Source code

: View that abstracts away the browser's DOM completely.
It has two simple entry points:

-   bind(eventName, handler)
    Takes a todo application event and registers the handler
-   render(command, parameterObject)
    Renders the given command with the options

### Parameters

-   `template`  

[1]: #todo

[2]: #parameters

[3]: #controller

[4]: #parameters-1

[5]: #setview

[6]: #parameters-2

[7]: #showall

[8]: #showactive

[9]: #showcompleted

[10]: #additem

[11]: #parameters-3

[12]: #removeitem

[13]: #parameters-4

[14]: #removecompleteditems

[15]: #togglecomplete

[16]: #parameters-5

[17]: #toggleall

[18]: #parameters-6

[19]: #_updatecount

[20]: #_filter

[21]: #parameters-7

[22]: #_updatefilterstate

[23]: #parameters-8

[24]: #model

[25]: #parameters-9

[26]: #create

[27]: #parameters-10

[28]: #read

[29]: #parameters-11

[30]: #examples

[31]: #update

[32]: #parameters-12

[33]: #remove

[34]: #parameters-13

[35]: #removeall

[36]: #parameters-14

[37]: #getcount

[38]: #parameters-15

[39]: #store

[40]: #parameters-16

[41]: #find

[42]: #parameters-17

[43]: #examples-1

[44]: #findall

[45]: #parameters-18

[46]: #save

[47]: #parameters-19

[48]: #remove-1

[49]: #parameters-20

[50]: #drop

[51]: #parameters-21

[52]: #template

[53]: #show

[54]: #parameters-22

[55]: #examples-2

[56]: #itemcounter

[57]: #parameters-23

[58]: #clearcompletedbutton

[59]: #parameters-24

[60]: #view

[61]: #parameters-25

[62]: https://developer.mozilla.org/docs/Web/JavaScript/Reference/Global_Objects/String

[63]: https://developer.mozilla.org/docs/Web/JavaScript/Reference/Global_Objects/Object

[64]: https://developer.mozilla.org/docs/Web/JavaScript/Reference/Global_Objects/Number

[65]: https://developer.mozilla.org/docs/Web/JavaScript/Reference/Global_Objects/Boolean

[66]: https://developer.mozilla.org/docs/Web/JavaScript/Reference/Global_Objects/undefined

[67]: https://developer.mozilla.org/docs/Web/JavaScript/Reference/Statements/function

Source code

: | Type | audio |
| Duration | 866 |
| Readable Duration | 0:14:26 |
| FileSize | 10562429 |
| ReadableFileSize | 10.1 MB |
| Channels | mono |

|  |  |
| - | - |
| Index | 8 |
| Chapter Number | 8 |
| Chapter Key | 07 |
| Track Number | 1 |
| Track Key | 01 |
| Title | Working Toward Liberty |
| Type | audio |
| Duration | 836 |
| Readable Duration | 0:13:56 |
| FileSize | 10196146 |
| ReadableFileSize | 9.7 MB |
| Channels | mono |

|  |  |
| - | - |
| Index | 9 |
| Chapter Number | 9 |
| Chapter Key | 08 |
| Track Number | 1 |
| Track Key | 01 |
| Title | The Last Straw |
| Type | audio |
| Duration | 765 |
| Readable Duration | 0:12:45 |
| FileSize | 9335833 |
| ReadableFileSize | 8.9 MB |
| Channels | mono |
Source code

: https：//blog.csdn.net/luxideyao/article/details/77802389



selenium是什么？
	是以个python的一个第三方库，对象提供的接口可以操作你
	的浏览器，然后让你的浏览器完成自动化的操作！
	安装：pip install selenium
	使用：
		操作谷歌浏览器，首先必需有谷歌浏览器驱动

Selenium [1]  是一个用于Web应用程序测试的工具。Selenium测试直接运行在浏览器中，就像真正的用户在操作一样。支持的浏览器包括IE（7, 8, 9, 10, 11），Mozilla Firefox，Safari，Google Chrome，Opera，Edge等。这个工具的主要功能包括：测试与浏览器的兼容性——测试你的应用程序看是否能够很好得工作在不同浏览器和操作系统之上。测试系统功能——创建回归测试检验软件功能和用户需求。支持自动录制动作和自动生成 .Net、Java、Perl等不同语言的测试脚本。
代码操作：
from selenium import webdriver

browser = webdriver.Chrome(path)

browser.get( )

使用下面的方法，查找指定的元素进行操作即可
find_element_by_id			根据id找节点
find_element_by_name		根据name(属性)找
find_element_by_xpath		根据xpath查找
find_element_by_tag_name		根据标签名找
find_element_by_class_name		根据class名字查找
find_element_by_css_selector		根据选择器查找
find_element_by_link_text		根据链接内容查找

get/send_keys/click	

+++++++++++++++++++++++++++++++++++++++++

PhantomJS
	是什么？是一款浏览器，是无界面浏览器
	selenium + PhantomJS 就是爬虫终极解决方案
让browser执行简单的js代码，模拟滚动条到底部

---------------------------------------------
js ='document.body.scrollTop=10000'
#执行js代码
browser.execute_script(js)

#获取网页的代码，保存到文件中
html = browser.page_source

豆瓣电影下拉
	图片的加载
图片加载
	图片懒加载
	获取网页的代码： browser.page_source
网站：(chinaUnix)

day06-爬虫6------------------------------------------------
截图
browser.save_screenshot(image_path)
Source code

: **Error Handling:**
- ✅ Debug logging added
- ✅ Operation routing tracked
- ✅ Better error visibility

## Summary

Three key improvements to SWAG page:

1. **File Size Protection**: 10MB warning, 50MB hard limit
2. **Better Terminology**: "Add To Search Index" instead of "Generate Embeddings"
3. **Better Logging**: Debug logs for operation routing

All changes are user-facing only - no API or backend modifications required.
________________________
The required output is each line of the entries that contains the word "JavaScript".

Solution =
[62]: https://developer.mozilla.org/docs/Web/JavaScript/Reference/Global_Objects/String
[63]: https://developer.mozilla.org/docs/Web/JavaScript/Reference/Global_Objects/Object
[64]: https://developer.mozilla.org/docs/Web/JavaScript/Reference/Global_Objects/Number
[65]: https://developer.mozilla.org/docs/Web/JavaScript/Reference/Global_Objects/Boolean
[66]: https://developer.mozilla.org/docs/Web/JavaScript/Reference/Global_Objects/undefined
[67]: https://developer.mozilla.org/docs/Web/JavaScript/Reference/Statements/function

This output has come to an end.